James Harden

One of the more interesting things about the way Jeremy Lin has been treated by the Houston Rockets and specifically Kevin McHale is that he actually didn’t do anything wrong to deserve losing his role with the team and with that the minutes he’s used to playing. It’s hard to criticize James Harden and Patrick Beverley while the team is doing so well, but the wrongly appointed star of the team almost found a way to cost them a win with one of the dumbest decisions seen this season from a wrongly perceived elite player.

The Houston Rockets were up 106-103 with the ball in their hands. It seemed like the Heat ruined McHale’s plans by not going for the foul, instead playing some full court defense and either trying to force the turnover or getting the ball to Dwight Howard, who actually was shooting pretty well at 6-of-8 from the line on the day. Harden made a double mistake. He got the ball with under 20 seconds left while two players were trying to force him into a mistake. Instead of passing it to an open Beverley, Jones or Chandler Parsons, Harden made the worst possible play – throw it full court to Howard, with LeBron James in the vicinity. Of course it was a turnover, and the Rockets were lucky (not for the first time during the night) to come away with the win after James missed the final shot.

This is pretty much the end of the Harden bashing in this post, I promise you. There won’t be something critical about Patrick Beverley, playing one of his best games in Rockets uniform. Not just the 5-of-8 from beyond the arc, but some excellent defense and effort, something that can be rare in the Rockets’ starting lineup among the perimeter players, including single=handedly stopping a fast break with a block, steal and eventually drawing a foul.
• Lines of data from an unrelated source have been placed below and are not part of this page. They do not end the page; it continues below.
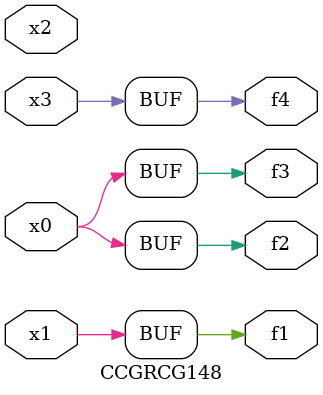
<source format=v>
module CCGRCG148(
	input x0, x1, x2, x3,
	output f1, f2, f3, f4
);
	assign f1 = x1;
	assign f2 = x0;
	assign f3 = x0;
	assign f4 = x3;
endmodule

</source>
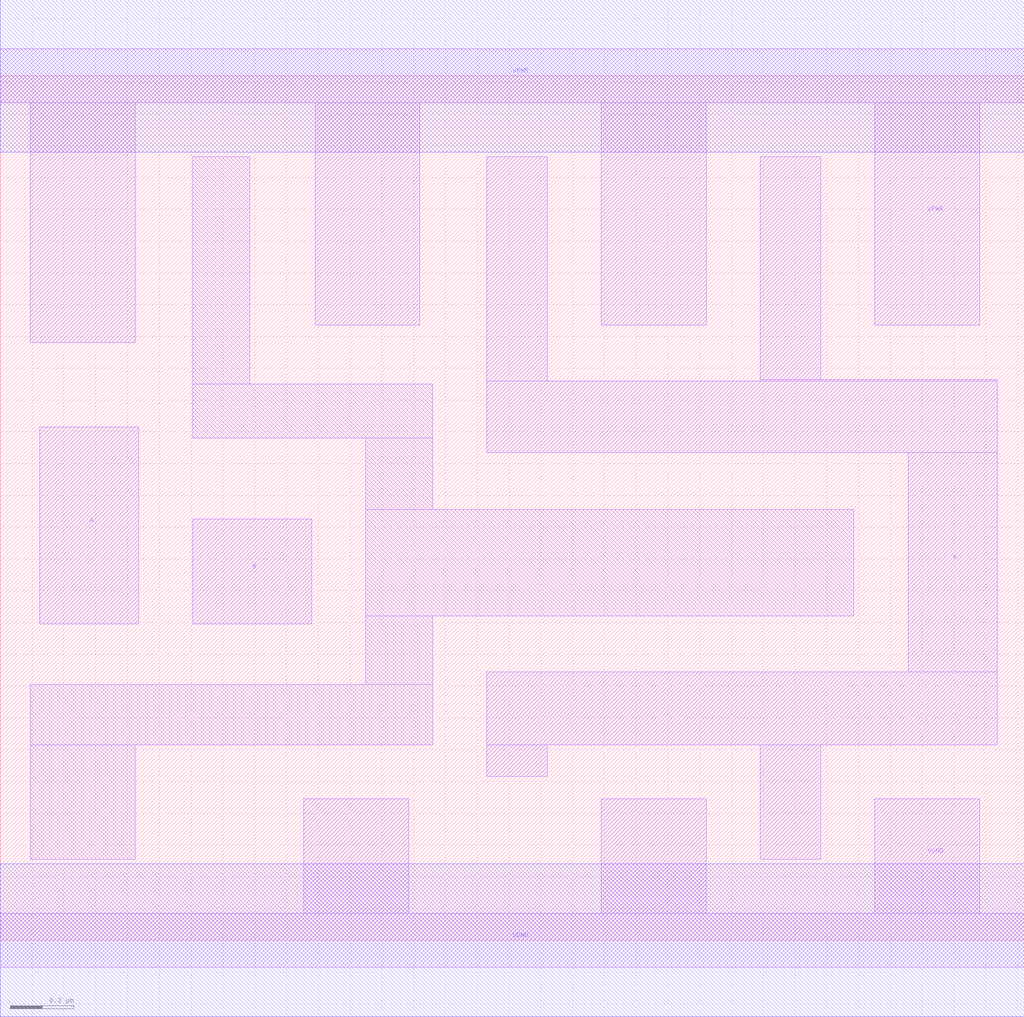
<source format=lef>
# Copyright 2020 The SkyWater PDK Authors
#
# Licensed under the Apache License, Version 2.0 (the "License");
# you may not use this file except in compliance with the License.
# You may obtain a copy of the License at
#
#     https://www.apache.org/licenses/LICENSE-2.0
#
# Unless required by applicable law or agreed to in writing, software
# distributed under the License is distributed on an "AS IS" BASIS,
# WITHOUT WARRANTIES OR CONDITIONS OF ANY KIND, either express or implied.
# See the License for the specific language governing permissions and
# limitations under the License.
#
# SPDX-License-Identifier: Apache-2.0

VERSION 5.5 ;
NAMESCASESENSITIVE ON ;
BUSBITCHARS "[]" ;
DIVIDERCHAR "/" ;
MACRO sky130_fd_sc_hd__and2_4
  CLASS CORE ;
  SOURCE USER ;
  ORIGIN  0.000000  0.000000 ;
  SIZE  3.220000 BY  2.720000 ;
  SYMMETRY X Y R90 ;
  SITE unithd ;
  PIN A
    ANTENNAGATEAREA  0.247500 ;
    DIRECTION INPUT ;
    USE SIGNAL ;
    PORT
      LAYER li1 ;
        RECT 0.125000 0.995000 0.435000 1.615000 ;
    END
  END A
  PIN B
    ANTENNAGATEAREA  0.247500 ;
    DIRECTION INPUT ;
    USE SIGNAL ;
    PORT
      LAYER li1 ;
        RECT 0.605000 0.995000 0.980000 1.325000 ;
    END
  END B
  PIN X
    ANTENNADIFFAREA  0.924000 ;
    DIRECTION OUTPUT ;
    USE SIGNAL ;
    PORT
      LAYER li1 ;
        RECT 1.530000 0.515000 1.720000 0.615000 ;
        RECT 1.530000 0.615000 3.135000 0.845000 ;
        RECT 1.530000 1.535000 3.135000 1.760000 ;
        RECT 1.530000 1.760000 1.720000 2.465000 ;
        RECT 2.390000 0.255000 2.580000 0.615000 ;
        RECT 2.390000 1.760000 3.135000 1.765000 ;
        RECT 2.390000 1.765000 2.580000 2.465000 ;
        RECT 2.855000 0.845000 3.135000 1.535000 ;
    END
  END X
  PIN VGND
    DIRECTION INOUT ;
    SHAPE ABUTMENT ;
    USE GROUND ;
    PORT
      LAYER li1 ;
        RECT 0.000000 -0.085000 3.220000 0.085000 ;
        RECT 0.955000  0.085000 1.285000 0.445000 ;
        RECT 1.890000  0.085000 2.220000 0.445000 ;
        RECT 2.750000  0.085000 3.080000 0.445000 ;
    END
    PORT
      LAYER met1 ;
        RECT 0.000000 -0.240000 3.220000 0.240000 ;
    END
  END VGND
  PIN VNB
    DIRECTION INOUT ;
    USE GROUND ;
    PORT
    END
  END VNB
  PIN VPB
    DIRECTION INOUT ;
    USE POWER ;
    PORT
    END
  END VPB
  PIN VPWR
    DIRECTION INOUT ;
    SHAPE ABUTMENT ;
    USE POWER ;
    PORT
      LAYER li1 ;
        RECT 0.000000 2.635000 3.220000 2.805000 ;
        RECT 0.095000 1.880000 0.425000 2.635000 ;
        RECT 0.990000 1.935000 1.320000 2.635000 ;
        RECT 1.890000 1.935000 2.220000 2.635000 ;
        RECT 2.750000 1.935000 3.080000 2.635000 ;
    END
    PORT
      LAYER met1 ;
        RECT 0.000000 2.480000 3.220000 2.960000 ;
    END
  END VPWR
  OBS
    LAYER li1 ;
      RECT 0.095000 0.255000 0.425000 0.615000 ;
      RECT 0.095000 0.615000 1.360000 0.805000 ;
      RECT 0.605000 1.580000 1.360000 1.750000 ;
      RECT 0.605000 1.750000 0.785000 2.465000 ;
      RECT 1.150000 0.805000 1.360000 1.020000 ;
      RECT 1.150000 1.020000 2.685000 1.355000 ;
      RECT 1.150000 1.355000 1.360000 1.580000 ;
  END
END sky130_fd_sc_hd__and2_4
END LIBRARY

</source>
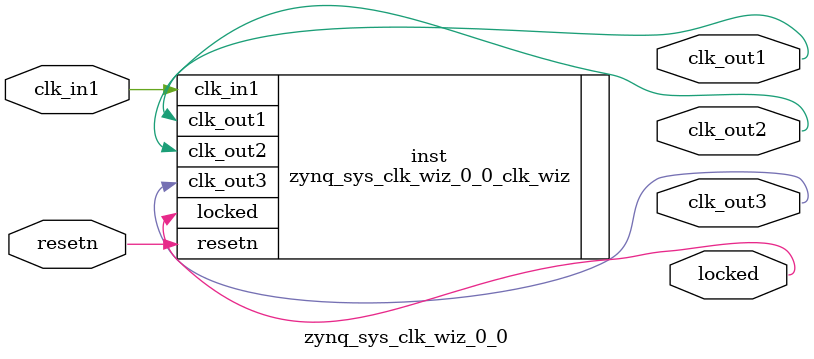
<source format=v>


`timescale 1ps/1ps

(* CORE_GENERATION_INFO = "zynq_sys_clk_wiz_0_0,clk_wiz_v5_4_3_0,{component_name=zynq_sys_clk_wiz_0_0,use_phase_alignment=true,use_min_o_jitter=false,use_max_i_jitter=false,use_dyn_phase_shift=false,use_inclk_switchover=false,use_dyn_reconfig=false,enable_axi=0,feedback_source=FDBK_AUTO,PRIMITIVE=MMCM,num_out_clk=3,clkin1_period=10.000,clkin2_period=10.000,use_power_down=false,use_reset=true,use_locked=true,use_inclk_stopped=false,feedback_type=SINGLE,CLOCK_MGR_TYPE=NA,manual_override=false}" *)

module zynq_sys_clk_wiz_0_0 
 (
  // Clock out ports
  output        clk_out1,
  output        clk_out2,
  output        clk_out3,
  // Status and control signals
  input         resetn,
  output        locked,
 // Clock in ports
  input         clk_in1
 );

  zynq_sys_clk_wiz_0_0_clk_wiz inst
  (
  // Clock out ports  
  .clk_out1(clk_out1),
  .clk_out2(clk_out2),
  .clk_out3(clk_out3),
  // Status and control signals               
  .resetn(resetn), 
  .locked(locked),
 // Clock in ports
  .clk_in1(clk_in1)
  );

endmodule

</source>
Lin played 15 minutes, finishing with 7 points, and had one huge block on Michael Beasley. That’s about it. The Rockets were at their worst with the second unit on the floor, while the Heat got a red hot Michael Beasley to help them in two comeback attempts during the game.

But this isn’t just a one-time thing for Lin. He has been playing badly ever since he has been demoted, for the second time this season. It began by becoming a sixth man sort of player while Beverley got the starting position, but it didn’t matter as much while Lin was still getting around 30 minutes a night.

But to completely shatter his confidence and move him out of the main rotation, McHale turned him into just another bench player. A backup point guard who is no longer part of the better lineup on this team or their go-to five, but just someone who plays 15-20 minutes a night. He isn’t complaining, but it’s obviously affecting his game and output on both ends of the floor. He’s simply not put in a position to succeed, coming just after what might have possibly been his best stretch as a Rockets player.

The future? The Rockets look good, but for Lin it doesn’t seem all that bright. At least he is still getting that $8.3 million per season – a nice way to soften the blow of a head coach and general manager who have decided that without an apparent reason he’s just not important enough to the championship effort.

While it seems like a mistake to forget about their best point guard just like that, the results in recent games and now in the 106-103 win over the Heat suggest otherwise. We’ll just finish with a warning, which isn’t new. It takes more than just scoring talent and a bit of luck to make it in the playoffs. When a bit of intelligence and ability to think your way out of trouble instead of slamming a head against the wall will be necessary, the Rockets might be surprised they’ve marginalized the one player who can help them.